Although filing a claim is a smooth process for some, bad faith insurance tactics can turn filing auto insurance claims into a long, arduous insurance dispute. Claimants who suspect an insurance company is acting in bad faith can find assistance from their car accident lawyer in Orlando.

Signs Of Bad Faith Insurance

One sign of bad faith insurance is an unreasonable delay with investigating the claim. It helps to put everything in writing, such as dates and times of communication with the insurance company and when paperwork was filed. This way, you can track how long the process is taking and use it as evidence if necessary.

Another sign of bad faith is when coverage is unfairly denied. Insurance companies may attempt to misinterpret what is contained in the policy. This tactic can sometimes be proven by citing the policy itself – a car accident lawyer in Orlando can help evaluate the terms of the policy compared to the insurance company’s interpretation.

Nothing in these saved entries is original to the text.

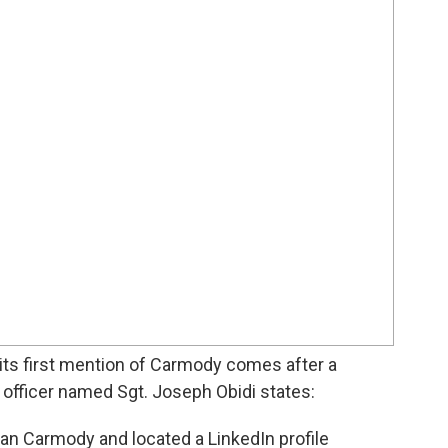
 its first mention of Carmody comes after a
e officer named Sgt. Joseph Obidi states:
yan Carmody and located a LinkedIn profile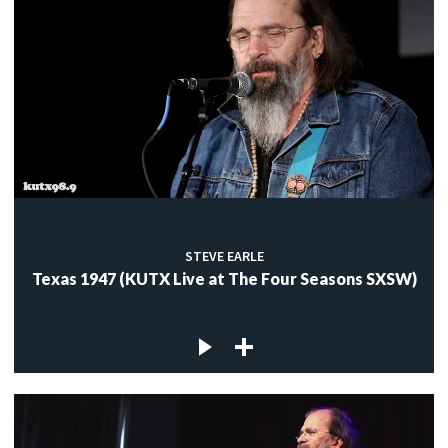
STEVE EARLE
Texas 1947 (KUTX Live at The Four Seasons SXSW)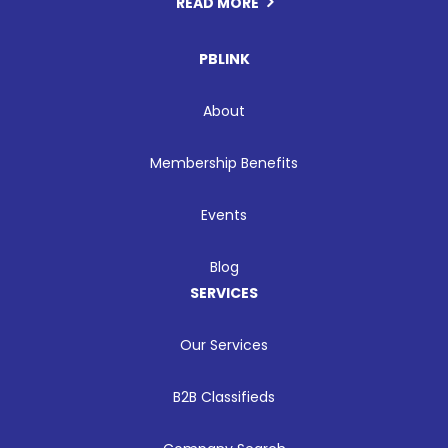
READ MORE
PBLINK
About
Membership Benefits
Events
Blog
SERVICES
Our Services
B2B Classifieds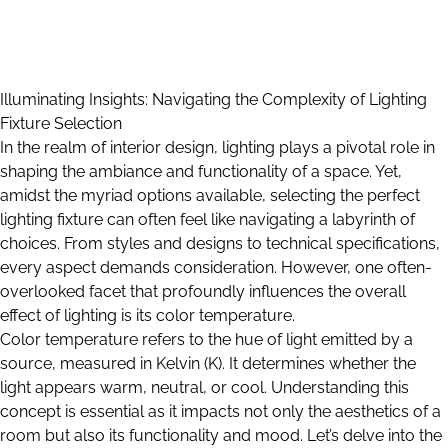
Illuminating Insights: Navigating the Complexity of Lighting
Fixture Selection
In the realm of interior design, lighting plays a pivotal role in
shaping the ambiance and functionality of a space. Yet,
amidst the myriad options available, selecting the perfect
lighting fixture can often feel like navigating a labyrinth of
choices. From styles and designs to technical specifications,
every aspect demands consideration. However, one often-
overlooked facet that profoundly influences the overall
effect of lighting is its color temperature.
Color temperature refers to the hue of light emitted by a
source, measured in Kelvin (K). It determines whether the
light appears warm, neutral, or cool. Understanding this
concept is essential as it impacts not only the aesthetics of a
room but also its functionality and mood. Let’s delve into the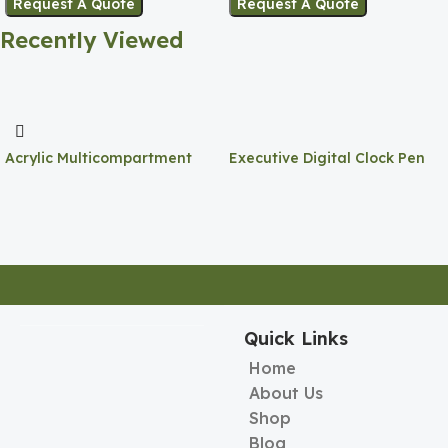
Request A Quote
Request A Quote
Recently Viewed
Acrylic Multicompartment
Executive Digital Clock Pen
Pen Holder
Holder
Quick Links
Home
About Us
Shop
Blog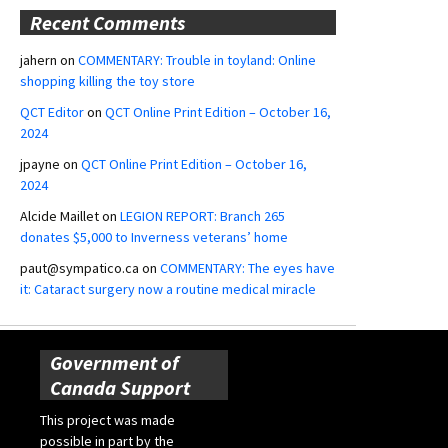
Recent Comments
jahern
on
COMMENTARY: Trouble in toyland: Online
shopping killing the toy store
QCT Editor
on
QCT Online Print Edition – October 16,
2024
jpayne
on
QCT Online Print Edition – October 16,
2024
Alcide Maillet
on
LEGION REPORT: Branch 265
donates $5,000 to Inverness veterans’ home
paut@sympatico.ca
on
COMMENTARY: The eyes have
it: Cataract surgery now a routine medical miracle
Government of
Canada Support
This project was made
possible in part by the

Since the insurance company wants to pay as little as possible, they may try to use retaliation as a way to get you to accept a lower settlement. Tactics could include the threat of higher rates or cancellation of the policy.

If the insurance company keeps losing paperwork or asks for something that has already been provided, this may also be a sign of bad faith. This could be the company’s way of delaying the process, but it might also be a deceptive practice aimed at getting the claimant to give up pursuing a claim, or settling it quickly just to get it over with.

Finally, when an accident is clearly someone else’s fault but the insurance company continues to try to shift the blame, it may be a case of bad faith. Bottom line is the insurance adjusters are likely trying to diminish or deny your claim.